There is a phrase, “a bit of crumpet”. Bunty was a bit of crumpet. She was warm and toasted and made to be eaten. You could have her when you wanted her, and, for the rest of the time, keep her in the bread-bin out of the way. She demanded nothing of you. (The idea that a crumpet should demand anything!) Your mouth watered when you thought of her. You bit into her, and the butter ran down your chin. Bit. A bit of crumpet.
“We’ll just have a warm-up, shall we?” the director said
. “O.K. for a bit of a run-through, Peter?”
They were in a deconsecrated chapel in Finsbury Park, which The Living Arts unit often used as a studio. This was a special edition, and it was to be given over entirely to what they had billed as Good Talk—or, as it was sometimes called, “the art of conversation”, which was something that the English were known, by themselves and Anglophile Americans, to do enormously well, but which was in danger of being killed by television.
It was to be urbane, and it was to be spontaneous. “Listen, everybody, I want you to be relaxed,” the director said. There was port in a decanter, and it would be passed to the left. “I just want you to be yourselves,” the director said. “Absolutely cosy and relaxed.” They were using the Czinner technique of filming so as to keep the whole thing spontaneous—three cameras covered the table, and would be in operation for the whole of the discussion: from the enormous footage produced, the film would be cut.
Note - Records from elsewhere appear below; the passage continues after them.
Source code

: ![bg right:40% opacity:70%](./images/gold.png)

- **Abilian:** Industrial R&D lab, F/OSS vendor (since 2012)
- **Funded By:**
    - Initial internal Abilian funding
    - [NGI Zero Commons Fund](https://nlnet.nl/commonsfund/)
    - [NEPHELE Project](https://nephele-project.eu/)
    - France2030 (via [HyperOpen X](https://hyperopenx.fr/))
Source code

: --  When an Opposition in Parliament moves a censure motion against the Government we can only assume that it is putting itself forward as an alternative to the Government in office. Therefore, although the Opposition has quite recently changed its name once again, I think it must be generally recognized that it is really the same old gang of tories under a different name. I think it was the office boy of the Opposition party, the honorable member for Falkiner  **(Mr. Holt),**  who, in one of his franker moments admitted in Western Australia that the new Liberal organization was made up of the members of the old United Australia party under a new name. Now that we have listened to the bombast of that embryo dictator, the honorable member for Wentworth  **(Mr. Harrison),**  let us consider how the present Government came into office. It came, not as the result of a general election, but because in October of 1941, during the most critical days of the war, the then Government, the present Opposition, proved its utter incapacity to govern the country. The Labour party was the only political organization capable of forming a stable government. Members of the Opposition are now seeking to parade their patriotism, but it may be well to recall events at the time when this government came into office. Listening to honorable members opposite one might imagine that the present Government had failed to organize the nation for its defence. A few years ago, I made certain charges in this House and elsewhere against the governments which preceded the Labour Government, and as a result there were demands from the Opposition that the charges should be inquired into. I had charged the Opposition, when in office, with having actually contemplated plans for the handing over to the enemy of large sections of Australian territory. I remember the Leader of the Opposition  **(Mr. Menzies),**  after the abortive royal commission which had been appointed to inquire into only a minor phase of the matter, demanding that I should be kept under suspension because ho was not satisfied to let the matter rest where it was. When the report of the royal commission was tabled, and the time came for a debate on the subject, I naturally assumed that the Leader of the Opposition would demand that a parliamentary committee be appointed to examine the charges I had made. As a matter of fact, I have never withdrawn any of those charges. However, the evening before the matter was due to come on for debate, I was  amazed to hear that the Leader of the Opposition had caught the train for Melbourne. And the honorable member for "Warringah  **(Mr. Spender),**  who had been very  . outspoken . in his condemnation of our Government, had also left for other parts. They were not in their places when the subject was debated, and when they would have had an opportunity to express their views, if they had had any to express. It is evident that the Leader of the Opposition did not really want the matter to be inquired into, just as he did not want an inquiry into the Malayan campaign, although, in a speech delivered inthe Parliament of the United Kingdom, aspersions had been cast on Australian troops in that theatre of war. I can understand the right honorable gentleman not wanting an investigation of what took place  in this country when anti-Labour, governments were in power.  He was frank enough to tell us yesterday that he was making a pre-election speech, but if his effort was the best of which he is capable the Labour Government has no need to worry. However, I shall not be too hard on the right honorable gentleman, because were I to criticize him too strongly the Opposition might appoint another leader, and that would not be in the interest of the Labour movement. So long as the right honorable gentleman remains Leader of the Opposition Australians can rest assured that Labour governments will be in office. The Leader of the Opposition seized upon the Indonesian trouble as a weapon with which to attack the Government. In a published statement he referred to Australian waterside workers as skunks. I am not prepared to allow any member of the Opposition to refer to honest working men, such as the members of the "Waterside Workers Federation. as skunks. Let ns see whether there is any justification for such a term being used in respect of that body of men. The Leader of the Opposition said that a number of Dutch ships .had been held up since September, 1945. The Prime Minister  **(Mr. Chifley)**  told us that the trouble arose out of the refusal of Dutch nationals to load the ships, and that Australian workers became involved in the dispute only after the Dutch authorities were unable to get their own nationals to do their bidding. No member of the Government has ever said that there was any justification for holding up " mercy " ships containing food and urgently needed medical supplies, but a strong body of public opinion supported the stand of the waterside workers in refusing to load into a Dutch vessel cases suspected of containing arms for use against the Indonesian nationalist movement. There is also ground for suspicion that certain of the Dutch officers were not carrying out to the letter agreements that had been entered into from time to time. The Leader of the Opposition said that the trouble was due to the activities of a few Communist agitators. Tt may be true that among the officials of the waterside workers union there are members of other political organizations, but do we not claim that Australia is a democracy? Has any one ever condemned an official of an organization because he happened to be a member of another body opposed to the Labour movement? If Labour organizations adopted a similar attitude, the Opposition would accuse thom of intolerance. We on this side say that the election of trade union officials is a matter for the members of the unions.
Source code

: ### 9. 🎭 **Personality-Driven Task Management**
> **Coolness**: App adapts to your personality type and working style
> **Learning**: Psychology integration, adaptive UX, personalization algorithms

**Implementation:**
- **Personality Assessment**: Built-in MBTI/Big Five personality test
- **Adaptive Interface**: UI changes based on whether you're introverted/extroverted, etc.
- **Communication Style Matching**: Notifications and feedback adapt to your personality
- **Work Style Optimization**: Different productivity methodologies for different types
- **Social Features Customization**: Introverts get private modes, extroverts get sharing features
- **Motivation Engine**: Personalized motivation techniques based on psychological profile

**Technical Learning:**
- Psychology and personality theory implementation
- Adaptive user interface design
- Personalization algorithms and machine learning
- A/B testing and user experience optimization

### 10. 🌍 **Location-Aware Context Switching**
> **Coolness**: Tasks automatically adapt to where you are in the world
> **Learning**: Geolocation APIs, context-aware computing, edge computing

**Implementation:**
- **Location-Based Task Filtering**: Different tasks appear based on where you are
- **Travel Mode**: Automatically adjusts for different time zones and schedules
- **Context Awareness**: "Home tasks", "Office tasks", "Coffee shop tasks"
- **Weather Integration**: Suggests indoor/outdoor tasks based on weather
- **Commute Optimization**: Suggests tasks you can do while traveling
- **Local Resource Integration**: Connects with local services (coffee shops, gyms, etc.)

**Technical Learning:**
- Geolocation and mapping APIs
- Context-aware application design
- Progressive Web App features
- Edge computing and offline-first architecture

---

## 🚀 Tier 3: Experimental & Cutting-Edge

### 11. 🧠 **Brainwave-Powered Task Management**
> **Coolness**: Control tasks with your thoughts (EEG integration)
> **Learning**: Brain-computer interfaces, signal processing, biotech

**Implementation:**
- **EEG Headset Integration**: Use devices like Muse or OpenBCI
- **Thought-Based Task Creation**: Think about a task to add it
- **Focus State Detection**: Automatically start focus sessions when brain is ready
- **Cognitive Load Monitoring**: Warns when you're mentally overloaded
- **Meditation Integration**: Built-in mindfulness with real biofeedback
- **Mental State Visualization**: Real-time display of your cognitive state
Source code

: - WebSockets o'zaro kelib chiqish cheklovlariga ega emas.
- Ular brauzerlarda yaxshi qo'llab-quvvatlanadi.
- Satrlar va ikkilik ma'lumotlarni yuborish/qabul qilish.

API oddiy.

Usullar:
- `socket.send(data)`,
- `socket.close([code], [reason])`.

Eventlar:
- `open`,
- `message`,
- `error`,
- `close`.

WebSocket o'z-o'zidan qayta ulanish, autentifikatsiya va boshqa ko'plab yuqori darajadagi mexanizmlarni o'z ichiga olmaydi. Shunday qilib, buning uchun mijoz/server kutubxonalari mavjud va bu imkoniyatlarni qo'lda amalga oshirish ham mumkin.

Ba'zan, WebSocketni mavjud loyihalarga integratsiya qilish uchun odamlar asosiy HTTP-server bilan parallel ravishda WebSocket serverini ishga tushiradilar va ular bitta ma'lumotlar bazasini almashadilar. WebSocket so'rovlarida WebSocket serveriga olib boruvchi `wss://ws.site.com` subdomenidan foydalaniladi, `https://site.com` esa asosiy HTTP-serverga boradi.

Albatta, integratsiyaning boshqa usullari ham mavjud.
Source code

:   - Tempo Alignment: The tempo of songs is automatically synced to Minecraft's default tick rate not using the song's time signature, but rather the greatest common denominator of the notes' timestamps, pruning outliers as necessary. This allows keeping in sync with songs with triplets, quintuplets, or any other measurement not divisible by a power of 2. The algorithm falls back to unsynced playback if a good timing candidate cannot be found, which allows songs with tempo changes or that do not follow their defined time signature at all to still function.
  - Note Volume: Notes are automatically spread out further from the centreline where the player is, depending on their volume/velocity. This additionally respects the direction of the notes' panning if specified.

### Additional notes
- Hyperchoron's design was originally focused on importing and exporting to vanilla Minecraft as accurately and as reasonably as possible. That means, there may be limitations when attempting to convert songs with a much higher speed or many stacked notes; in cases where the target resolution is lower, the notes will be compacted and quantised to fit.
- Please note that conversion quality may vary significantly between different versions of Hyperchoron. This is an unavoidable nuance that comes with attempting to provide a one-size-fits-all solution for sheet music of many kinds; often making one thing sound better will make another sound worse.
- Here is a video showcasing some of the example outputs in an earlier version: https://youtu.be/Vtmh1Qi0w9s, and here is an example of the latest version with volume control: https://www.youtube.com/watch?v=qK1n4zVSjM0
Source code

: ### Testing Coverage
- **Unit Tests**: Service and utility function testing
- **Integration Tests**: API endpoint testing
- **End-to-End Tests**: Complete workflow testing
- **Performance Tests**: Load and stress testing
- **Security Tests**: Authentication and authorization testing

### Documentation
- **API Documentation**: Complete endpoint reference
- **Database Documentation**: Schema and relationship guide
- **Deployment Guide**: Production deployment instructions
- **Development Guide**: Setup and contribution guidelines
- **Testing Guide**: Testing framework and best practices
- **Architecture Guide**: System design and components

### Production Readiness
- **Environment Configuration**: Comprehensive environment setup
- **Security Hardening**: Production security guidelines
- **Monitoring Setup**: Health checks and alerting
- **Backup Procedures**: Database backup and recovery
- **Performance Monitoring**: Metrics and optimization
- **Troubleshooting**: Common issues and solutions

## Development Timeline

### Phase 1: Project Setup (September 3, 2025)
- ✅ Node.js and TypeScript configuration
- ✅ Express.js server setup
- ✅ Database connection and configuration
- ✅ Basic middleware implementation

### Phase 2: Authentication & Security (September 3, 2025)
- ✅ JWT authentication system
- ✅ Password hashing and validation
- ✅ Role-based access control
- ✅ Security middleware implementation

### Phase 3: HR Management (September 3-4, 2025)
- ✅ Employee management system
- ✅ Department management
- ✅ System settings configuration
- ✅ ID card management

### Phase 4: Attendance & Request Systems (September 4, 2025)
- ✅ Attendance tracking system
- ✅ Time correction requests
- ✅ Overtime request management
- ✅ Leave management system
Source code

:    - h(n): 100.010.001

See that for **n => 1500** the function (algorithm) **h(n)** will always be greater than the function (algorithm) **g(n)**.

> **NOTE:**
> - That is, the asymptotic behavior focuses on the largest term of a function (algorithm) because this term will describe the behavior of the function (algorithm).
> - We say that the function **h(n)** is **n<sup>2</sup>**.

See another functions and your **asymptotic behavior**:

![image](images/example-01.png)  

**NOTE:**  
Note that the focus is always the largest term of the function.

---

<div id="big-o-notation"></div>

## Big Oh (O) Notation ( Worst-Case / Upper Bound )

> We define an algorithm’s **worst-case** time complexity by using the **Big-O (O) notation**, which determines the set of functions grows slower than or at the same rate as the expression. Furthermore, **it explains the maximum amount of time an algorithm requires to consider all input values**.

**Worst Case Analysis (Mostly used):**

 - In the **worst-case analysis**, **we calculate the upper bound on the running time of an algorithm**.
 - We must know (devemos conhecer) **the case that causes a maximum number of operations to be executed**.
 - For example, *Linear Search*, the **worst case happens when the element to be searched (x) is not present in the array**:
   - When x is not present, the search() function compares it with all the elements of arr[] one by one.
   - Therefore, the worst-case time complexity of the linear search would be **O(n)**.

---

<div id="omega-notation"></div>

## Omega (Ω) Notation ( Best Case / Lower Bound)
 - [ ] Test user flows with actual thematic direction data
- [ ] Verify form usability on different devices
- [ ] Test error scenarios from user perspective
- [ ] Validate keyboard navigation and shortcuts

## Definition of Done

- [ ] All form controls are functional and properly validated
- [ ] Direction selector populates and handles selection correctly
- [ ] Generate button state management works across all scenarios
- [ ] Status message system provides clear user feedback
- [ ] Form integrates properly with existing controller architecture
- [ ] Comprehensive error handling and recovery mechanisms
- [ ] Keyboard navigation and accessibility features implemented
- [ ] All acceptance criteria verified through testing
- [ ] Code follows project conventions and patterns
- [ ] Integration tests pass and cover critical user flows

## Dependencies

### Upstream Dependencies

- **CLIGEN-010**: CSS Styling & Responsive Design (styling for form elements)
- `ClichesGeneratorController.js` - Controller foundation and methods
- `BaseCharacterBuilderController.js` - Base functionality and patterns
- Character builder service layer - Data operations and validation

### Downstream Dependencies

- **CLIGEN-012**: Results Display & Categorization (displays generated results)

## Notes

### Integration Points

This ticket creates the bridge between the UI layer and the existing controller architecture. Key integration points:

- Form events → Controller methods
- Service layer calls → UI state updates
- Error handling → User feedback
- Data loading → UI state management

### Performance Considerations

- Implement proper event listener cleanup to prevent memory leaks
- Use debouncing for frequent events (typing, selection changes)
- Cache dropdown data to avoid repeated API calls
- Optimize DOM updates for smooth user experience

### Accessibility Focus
Expensive? Sure, sure, sure, the director admitted, but The Living Arts would go to expense cheerfully enough to get the effect it wanted, and Good Talk was spontaneous as everyone knew, or it was nothing. “Smoke if you want to, and remember that the cameras just aren’t there,” the director said. “Just be as jolly and cosy as you would at home. Now I want this whole thing to be absolutely spontaneous and genuine, so we won’t rehearse at all. We’ll just run it through,” the director said.
Peter Ash wanted to be fair. Above all things, fair. He had made it quite clear to Bunty from the beginning that the whole thing must be casual. “I’d rather not go to bed with you at all,” he had said (though they were already in bed when he had said it), “than run the risk of your taking me seriously.” He had said, “I have to be fair to you, Bunty. I’m much older than you are. If you’re ever tempted to take me seriously you just remember that.” And he had begun the speech from Candida that goes, When I am thirty, she will be forty-five, but couldn’t remember how it ended, and anyway, since he was not a woman, the speech in his mouth became confusing. What it all amounted to, he had told her, was that he was too old for this to be more than just a passing thing.